**Activity:**
Find every line in the rows below that has the word "series" in it, and copy each of those lines.

**Recorded data:**
════════════════════

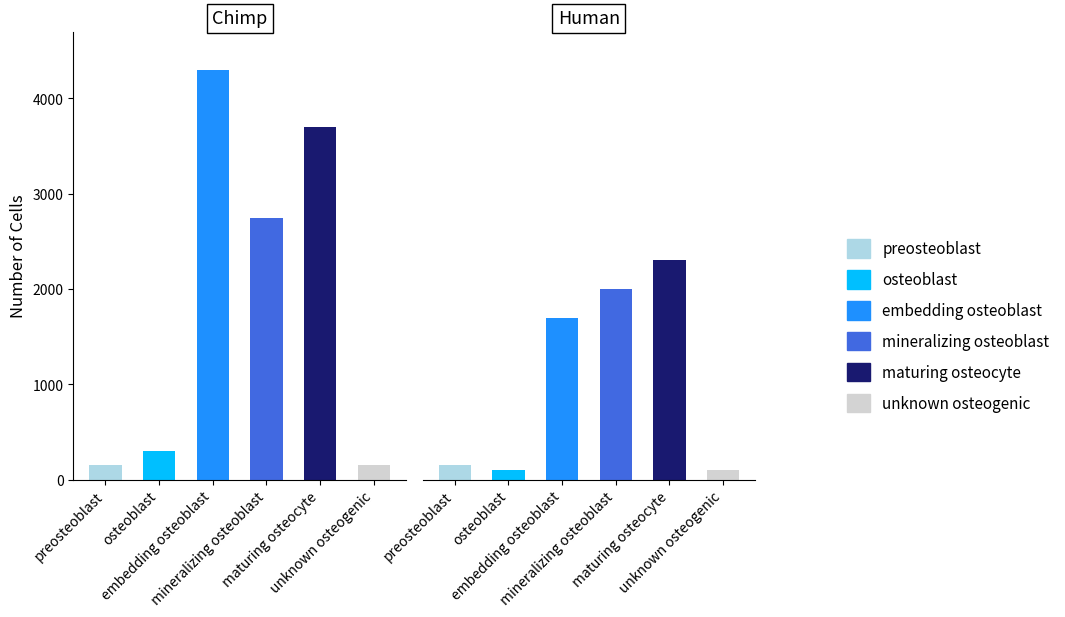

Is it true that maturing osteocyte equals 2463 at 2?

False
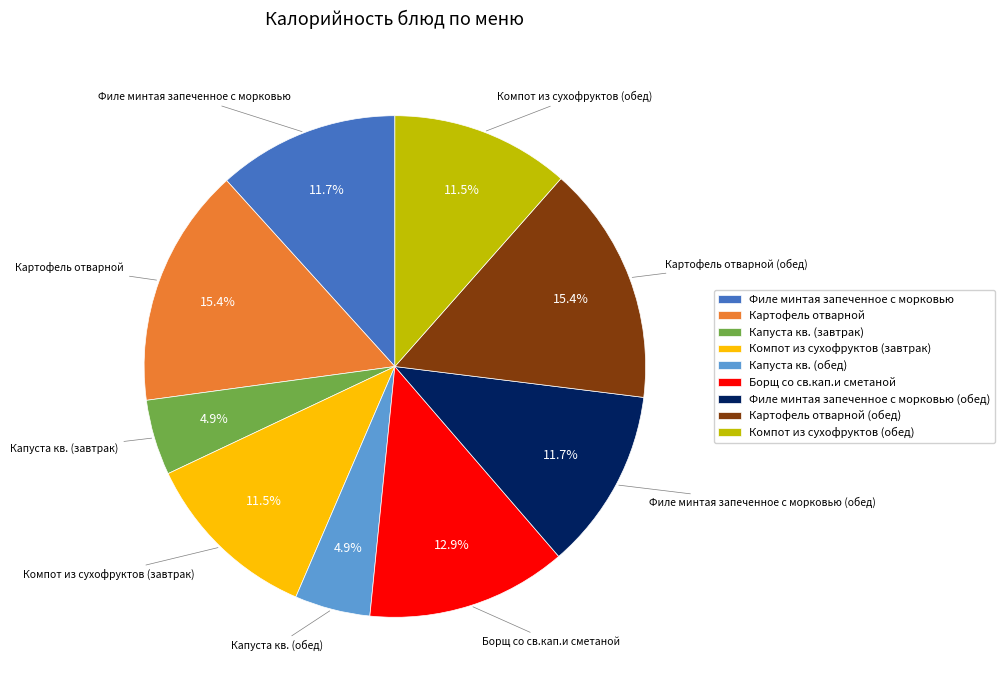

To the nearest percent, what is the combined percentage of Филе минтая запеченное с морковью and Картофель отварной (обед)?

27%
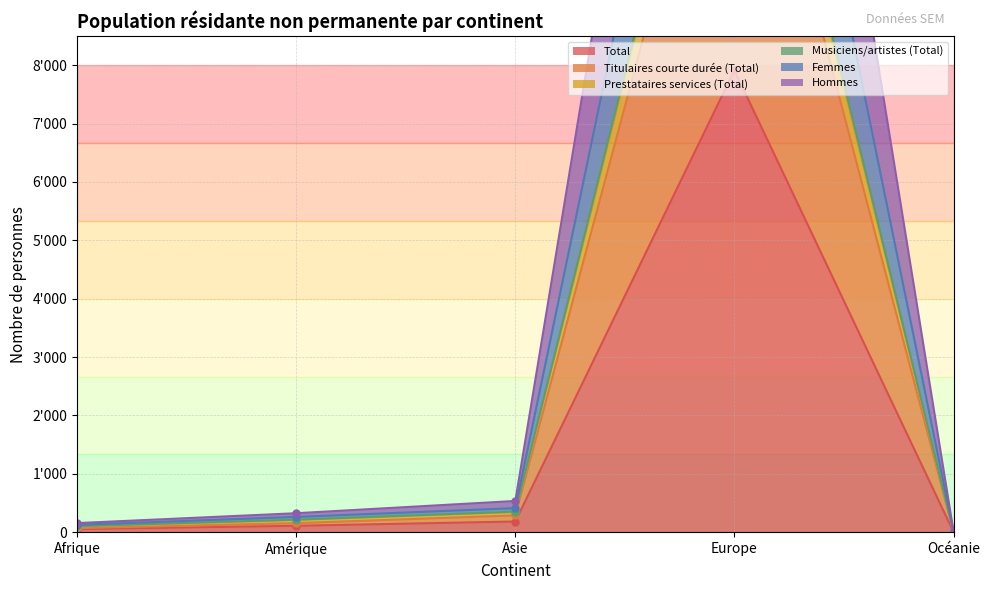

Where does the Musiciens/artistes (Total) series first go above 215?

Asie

════════════════════

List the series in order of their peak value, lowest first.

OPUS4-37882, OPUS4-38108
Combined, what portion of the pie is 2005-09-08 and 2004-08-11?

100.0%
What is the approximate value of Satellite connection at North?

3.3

════════════════════

**Output below:**
Where does the Musiciens/artistes (Total) series first go above 215?
List the series in order of their peak value, lowest first.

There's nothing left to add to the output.